Tu consigna: Retoma el fragmento del foro sobre el debate en defensa del español y prosigue su redacción a partir de la última frase que aparece.

Fragmento proporcionado:
Para mi la propuesta de Gatogab en líneas generales es la más válida. Pero corrigiendo lo de lettere, que va en singular y el "anche" que creo que en italiano queda mucho más claro si se coloca delante de "il dibattito" o después de "risucita" OJO, no digo que el texto quede correcto o que tenga el más mínimo sentido, solo que me parece más apropiado para conservar los estupros del original.


Ya he puesto arriba del todo los principales errores del texto en español ¿Como puede defender el español y destrozarlo de semejante manera?


----------



## chlapec

Cellardoor86 said:


> *Como la supresión de letras, como la reforma ortográfica de distintos idiomas,* el debate sobre la necesidad de una ley en defensa del español también resucita en ciclos una vez muerto sucesivamente.


 
No está aludiendo a que exista un debate* en español* sobre la supresión de letras o la reforma ortográfica. De hecho, en España no existe un tal debate sobre supresión de letras, en todo caso opiniones defendidas sin mucha vehemencia. Ahora bien, sí existen ejemplos cercanos y conocidos en otros idiomas, por ejemplo en el alemán y el português. La frase es claramente inteligible, aunque sea discutible en cuestión de forma (ahora sigue una interpretación, no traducción):

"Así como existen en otros idiomas debates como la supresión de letras o la reforma ortográfica, también en español tenemos un debate propio, sobre la defensa del español (contra lenguas invasoras, contra la vulgarización del idioma, etc), que se reaviva cada cierto tiempo y siempre acaba volviéndose a apagar..."

Material proporcionado:
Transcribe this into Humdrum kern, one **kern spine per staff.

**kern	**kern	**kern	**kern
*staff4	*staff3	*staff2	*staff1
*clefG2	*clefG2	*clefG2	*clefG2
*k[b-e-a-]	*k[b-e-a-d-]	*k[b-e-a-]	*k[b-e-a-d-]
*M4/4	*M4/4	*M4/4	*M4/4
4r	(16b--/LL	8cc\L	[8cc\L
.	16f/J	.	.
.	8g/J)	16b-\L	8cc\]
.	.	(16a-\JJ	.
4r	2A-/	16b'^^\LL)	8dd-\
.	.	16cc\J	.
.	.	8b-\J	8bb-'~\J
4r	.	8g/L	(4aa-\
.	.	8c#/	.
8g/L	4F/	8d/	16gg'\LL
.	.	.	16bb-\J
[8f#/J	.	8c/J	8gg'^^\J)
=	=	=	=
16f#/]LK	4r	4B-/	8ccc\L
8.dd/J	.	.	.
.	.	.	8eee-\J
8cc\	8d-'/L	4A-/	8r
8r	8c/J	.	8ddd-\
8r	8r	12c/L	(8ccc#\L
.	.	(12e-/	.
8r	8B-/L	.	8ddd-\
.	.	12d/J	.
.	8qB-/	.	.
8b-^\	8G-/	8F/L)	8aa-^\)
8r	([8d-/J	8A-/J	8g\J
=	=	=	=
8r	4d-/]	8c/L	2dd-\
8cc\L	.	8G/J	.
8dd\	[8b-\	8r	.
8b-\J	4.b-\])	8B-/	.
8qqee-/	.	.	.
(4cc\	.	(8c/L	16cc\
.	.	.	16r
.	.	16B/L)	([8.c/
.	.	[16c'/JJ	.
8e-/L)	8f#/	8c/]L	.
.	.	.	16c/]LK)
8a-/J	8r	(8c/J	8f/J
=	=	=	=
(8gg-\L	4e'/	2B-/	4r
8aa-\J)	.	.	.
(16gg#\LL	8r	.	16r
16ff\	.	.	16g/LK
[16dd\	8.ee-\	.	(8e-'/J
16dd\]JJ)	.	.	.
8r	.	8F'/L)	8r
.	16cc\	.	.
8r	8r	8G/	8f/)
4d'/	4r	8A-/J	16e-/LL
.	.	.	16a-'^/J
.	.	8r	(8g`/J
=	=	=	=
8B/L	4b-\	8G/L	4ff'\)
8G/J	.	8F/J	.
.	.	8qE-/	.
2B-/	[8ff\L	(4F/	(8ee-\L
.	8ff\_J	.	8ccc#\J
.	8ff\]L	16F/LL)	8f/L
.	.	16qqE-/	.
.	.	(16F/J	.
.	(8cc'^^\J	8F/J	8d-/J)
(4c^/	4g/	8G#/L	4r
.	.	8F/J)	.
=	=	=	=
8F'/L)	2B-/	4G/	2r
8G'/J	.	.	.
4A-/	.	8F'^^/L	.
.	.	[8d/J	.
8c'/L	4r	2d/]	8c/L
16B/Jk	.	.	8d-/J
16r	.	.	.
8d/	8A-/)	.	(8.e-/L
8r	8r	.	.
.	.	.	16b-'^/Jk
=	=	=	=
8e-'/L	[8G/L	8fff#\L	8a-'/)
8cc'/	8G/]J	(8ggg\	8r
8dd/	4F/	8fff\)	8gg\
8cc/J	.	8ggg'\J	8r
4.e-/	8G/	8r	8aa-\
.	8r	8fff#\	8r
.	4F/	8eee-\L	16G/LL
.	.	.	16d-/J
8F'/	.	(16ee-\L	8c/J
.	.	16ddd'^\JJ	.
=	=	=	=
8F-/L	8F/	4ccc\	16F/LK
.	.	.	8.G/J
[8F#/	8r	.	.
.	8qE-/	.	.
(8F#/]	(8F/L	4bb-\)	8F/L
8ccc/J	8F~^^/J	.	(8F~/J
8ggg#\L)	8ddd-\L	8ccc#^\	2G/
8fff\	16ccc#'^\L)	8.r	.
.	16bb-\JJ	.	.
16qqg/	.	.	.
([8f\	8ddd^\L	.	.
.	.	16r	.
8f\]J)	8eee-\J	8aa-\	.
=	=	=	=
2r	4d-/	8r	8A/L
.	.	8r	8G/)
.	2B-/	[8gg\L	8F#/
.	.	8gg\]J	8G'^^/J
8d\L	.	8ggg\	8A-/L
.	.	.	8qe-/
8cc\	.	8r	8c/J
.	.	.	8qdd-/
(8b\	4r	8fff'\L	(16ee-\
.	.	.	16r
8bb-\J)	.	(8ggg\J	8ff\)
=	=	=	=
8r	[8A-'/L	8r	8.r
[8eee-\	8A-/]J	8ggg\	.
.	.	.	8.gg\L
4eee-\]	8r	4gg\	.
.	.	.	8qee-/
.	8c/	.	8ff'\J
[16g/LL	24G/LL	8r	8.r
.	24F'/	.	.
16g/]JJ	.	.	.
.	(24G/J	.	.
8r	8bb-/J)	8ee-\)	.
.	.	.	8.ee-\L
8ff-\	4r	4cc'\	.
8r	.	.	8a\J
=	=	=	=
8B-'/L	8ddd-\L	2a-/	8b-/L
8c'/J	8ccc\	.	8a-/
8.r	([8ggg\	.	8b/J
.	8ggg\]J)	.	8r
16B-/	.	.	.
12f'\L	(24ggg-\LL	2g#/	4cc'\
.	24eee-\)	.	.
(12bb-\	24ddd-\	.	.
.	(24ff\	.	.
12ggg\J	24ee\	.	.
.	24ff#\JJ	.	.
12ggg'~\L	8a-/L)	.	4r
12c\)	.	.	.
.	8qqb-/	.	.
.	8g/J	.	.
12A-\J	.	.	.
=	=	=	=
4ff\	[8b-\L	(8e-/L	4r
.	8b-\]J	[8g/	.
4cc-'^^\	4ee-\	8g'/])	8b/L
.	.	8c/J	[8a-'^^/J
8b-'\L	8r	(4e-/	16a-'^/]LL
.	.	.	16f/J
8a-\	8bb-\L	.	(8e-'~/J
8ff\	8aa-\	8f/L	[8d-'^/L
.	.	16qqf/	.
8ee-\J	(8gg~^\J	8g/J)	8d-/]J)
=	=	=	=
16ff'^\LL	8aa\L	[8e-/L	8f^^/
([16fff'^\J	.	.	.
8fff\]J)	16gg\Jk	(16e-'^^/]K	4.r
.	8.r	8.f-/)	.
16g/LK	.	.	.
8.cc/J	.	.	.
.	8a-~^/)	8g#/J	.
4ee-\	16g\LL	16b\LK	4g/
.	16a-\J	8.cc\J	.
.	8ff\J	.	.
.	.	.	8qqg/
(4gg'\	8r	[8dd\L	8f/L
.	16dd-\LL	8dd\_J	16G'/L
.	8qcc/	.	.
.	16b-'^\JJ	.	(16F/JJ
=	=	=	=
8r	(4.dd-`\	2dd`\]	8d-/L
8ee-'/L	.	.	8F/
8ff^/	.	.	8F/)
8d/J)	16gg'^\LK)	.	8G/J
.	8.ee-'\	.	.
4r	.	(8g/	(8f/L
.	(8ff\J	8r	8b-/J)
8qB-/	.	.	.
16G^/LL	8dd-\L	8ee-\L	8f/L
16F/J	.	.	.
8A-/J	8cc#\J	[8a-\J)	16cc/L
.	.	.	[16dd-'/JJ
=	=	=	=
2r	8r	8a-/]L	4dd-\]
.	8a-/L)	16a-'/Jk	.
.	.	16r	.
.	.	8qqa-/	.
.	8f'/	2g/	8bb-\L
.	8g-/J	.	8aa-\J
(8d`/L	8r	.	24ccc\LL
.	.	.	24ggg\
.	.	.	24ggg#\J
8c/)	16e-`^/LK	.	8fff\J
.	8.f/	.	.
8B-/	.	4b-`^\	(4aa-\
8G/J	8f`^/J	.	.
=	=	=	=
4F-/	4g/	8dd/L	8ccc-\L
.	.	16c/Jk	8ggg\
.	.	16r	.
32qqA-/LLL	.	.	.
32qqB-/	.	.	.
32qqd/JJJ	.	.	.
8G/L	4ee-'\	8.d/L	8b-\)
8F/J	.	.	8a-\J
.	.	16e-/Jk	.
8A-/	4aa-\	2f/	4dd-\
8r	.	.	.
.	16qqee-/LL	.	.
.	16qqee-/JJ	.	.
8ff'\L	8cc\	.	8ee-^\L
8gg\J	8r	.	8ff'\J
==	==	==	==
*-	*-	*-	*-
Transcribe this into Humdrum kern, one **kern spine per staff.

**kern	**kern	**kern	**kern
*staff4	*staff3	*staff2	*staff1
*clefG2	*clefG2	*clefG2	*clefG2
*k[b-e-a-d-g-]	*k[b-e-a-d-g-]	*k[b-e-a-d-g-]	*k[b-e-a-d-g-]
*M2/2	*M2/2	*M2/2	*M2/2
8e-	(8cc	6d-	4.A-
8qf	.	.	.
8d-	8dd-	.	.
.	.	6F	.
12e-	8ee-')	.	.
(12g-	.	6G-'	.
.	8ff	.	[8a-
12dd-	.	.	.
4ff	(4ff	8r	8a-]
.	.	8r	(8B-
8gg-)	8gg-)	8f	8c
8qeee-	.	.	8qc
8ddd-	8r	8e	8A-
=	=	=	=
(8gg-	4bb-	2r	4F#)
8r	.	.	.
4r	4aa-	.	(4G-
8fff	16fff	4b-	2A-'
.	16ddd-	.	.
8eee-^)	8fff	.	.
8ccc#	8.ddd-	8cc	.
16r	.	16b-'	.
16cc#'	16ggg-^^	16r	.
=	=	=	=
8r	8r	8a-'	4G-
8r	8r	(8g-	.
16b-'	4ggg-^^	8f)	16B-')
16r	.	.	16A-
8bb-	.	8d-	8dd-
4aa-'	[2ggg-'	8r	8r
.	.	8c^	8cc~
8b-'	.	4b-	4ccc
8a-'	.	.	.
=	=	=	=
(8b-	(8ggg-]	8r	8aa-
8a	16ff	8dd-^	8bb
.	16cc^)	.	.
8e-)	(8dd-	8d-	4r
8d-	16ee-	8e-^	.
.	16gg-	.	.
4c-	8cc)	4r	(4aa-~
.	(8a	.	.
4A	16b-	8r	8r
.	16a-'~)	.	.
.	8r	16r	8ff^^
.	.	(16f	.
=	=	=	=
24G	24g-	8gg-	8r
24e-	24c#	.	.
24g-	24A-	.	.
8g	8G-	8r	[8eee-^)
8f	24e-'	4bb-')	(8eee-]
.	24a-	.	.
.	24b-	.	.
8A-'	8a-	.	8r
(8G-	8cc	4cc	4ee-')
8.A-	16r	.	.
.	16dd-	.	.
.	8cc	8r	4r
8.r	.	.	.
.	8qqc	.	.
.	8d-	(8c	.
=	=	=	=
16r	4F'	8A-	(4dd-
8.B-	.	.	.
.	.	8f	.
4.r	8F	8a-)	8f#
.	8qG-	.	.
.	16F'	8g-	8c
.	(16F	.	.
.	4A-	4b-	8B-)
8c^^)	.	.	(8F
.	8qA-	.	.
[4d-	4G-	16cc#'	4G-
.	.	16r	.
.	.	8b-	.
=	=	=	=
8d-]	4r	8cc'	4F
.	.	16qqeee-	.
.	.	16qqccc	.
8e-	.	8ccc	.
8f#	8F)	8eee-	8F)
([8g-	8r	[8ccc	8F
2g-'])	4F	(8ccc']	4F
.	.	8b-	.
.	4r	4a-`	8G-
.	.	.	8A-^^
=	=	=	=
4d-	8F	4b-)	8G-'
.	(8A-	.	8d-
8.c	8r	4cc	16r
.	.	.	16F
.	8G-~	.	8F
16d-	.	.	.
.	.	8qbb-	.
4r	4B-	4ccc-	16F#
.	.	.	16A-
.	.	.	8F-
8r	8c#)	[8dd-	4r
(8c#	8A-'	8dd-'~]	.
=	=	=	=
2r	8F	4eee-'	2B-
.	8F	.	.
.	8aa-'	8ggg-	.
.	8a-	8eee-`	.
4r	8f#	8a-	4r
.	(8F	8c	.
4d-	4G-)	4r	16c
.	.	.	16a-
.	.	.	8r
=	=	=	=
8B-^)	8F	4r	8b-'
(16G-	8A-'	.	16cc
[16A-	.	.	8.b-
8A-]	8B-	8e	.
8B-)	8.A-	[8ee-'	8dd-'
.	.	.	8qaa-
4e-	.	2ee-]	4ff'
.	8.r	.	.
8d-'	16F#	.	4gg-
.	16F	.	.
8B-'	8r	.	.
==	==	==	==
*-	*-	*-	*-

Resultado:
----------



## Neuromante

Chlapec:
En estos momentos no hay debate, pero sí es cierto que existe de manera cíclica, de hecho está el correo ese que da vueltas por internet en el que van aplicando al texto lo que defienden aquellos que están a favor del recorte hasta convertir (El mismo Imail) en algo ininteligible. La semana pasada si nir más lejos un amigo que decía que estaba a favor de los dos cambios en concreto que he puesto arriba. Lo ue pasa es que desde hace casi un siglo la gente de la calle no le hacemos ningún caso.

Si en el texto suprimes el pedazo entre comas, que es una aclaración te queda:
Como la supresión de letras, el debate sobre la necesidad de una ley de defensa...
Es decir: Al igual que la postura de que hay que suprimir letras, la postura de que hacen falta leyes para mantener el español como está aparece cíclicamente a continuación.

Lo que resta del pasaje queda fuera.